7 July 1995

M&S boosts UK strawberries

AS the nation continued to consume vast quantities of fresh strawberries Europes biggest supplier was telling Royal Show visitors how modern technology was ensuring that 70% of consumption was now home-grown.

Duncan MacIntyre, head of soft fruit with Marks and Spencer, said that five years ago they were importing 65% of supplies.

"We were buying from a host of countries, but taste was a major problem and it was limiting consumption," said Mr MacIntyre.

"Over the past five years we have employed modern technology to extend a home season of high-quality fruit that has taste. This year our throughput will be double that of 1990 and almost three-quarters of sales will be home-produced fruit."
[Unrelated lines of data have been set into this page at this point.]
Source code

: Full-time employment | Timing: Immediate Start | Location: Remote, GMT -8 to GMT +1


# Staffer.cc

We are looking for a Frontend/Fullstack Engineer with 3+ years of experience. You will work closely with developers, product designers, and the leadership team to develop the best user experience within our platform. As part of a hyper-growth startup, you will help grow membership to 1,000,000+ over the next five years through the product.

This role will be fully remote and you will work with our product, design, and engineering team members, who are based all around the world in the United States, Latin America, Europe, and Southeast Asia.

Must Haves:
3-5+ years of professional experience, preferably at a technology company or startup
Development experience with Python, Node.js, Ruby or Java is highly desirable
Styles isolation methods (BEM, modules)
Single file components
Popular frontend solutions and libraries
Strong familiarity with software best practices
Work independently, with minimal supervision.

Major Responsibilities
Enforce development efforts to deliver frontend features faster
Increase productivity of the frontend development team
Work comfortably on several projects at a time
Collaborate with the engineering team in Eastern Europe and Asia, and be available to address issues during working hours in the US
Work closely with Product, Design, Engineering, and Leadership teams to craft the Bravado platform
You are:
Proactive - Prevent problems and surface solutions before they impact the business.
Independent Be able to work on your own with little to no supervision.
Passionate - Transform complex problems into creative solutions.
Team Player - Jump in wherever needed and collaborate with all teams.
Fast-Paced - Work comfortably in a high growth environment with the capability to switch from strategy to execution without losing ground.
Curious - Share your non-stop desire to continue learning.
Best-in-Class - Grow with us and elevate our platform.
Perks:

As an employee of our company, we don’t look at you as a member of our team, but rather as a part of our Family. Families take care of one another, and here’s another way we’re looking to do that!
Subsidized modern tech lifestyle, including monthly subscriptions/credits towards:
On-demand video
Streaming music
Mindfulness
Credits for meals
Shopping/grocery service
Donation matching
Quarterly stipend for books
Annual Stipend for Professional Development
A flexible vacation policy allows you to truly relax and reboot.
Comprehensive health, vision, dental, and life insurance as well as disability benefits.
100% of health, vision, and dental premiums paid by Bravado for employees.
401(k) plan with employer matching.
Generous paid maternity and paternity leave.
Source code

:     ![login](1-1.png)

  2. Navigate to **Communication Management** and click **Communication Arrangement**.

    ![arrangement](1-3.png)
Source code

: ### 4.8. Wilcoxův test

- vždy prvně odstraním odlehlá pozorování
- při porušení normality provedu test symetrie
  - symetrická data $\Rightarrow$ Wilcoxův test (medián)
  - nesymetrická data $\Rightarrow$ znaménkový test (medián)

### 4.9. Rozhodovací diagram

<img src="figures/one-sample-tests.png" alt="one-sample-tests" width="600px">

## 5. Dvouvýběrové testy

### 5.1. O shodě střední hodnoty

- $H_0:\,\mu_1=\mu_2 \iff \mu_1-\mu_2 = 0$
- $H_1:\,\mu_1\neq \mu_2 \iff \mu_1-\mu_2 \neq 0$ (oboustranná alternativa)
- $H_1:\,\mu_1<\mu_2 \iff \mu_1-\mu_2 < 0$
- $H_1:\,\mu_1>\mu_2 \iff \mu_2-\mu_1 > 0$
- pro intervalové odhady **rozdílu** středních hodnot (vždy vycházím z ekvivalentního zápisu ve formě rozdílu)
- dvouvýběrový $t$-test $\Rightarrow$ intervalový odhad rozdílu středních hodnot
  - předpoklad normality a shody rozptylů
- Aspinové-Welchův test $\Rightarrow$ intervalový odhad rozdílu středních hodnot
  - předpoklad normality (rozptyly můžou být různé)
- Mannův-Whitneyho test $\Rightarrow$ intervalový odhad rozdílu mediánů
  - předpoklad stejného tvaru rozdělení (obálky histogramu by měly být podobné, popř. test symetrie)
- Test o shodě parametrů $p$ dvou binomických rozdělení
Angus Soft Fruits, a combine of four growers in Scotland, is a big supplier to Marks and Spencer, with 23ha (57 acres) of main season fruit and 15ha (37 acres) of 60-day crops including 0.5ha (1.2 acres) cropping twice a year under polythene.
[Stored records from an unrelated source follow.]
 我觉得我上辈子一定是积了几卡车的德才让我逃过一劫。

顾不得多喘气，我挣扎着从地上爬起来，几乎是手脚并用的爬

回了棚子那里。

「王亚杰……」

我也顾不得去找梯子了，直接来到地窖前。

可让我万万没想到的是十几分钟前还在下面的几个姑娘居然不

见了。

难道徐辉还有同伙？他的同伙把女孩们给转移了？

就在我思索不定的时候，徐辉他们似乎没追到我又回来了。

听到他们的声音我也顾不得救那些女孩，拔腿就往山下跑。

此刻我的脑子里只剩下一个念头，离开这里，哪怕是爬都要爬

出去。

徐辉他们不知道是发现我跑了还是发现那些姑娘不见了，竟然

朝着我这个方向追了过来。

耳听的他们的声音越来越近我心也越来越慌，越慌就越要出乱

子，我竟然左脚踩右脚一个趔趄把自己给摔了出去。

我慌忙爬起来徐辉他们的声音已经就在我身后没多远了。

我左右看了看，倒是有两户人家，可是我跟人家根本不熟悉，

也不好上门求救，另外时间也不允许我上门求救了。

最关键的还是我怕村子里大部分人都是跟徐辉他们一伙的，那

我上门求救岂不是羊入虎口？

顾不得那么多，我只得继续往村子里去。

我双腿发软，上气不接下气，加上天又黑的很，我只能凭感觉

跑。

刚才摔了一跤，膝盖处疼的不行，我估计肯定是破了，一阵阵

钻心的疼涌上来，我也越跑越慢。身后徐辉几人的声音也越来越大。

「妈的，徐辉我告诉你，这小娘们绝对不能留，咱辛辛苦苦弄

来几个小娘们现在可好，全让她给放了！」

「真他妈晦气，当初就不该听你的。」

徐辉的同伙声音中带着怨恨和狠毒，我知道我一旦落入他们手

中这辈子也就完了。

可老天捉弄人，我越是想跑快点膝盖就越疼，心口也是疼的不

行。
The group works closely with M&S on new developments and quality control. "One new variety being developed by the Scottish Crop Research Institute is Symphony and it looks very promising. It will be field tested by Angus Soft Fruits," said Mr MacIntyre, who eventually wants to have a patented variety unique to his company. "Our aim is to have only Scottish straw- berries in our 30 Scottish stores." For Scottish growers the returns from an expanding fresh market are 10 times higher than from processing. "We used to get about £550/t for jam-making strawberries and the whole soft fruit business in Scotland was in danger of collapse. But there has been investment and the whole future of the sector is very much brighter," said grower David Leslie. &#42

M&Ss Duncan MacIntyre with growers David Leslie and Lochy Porter.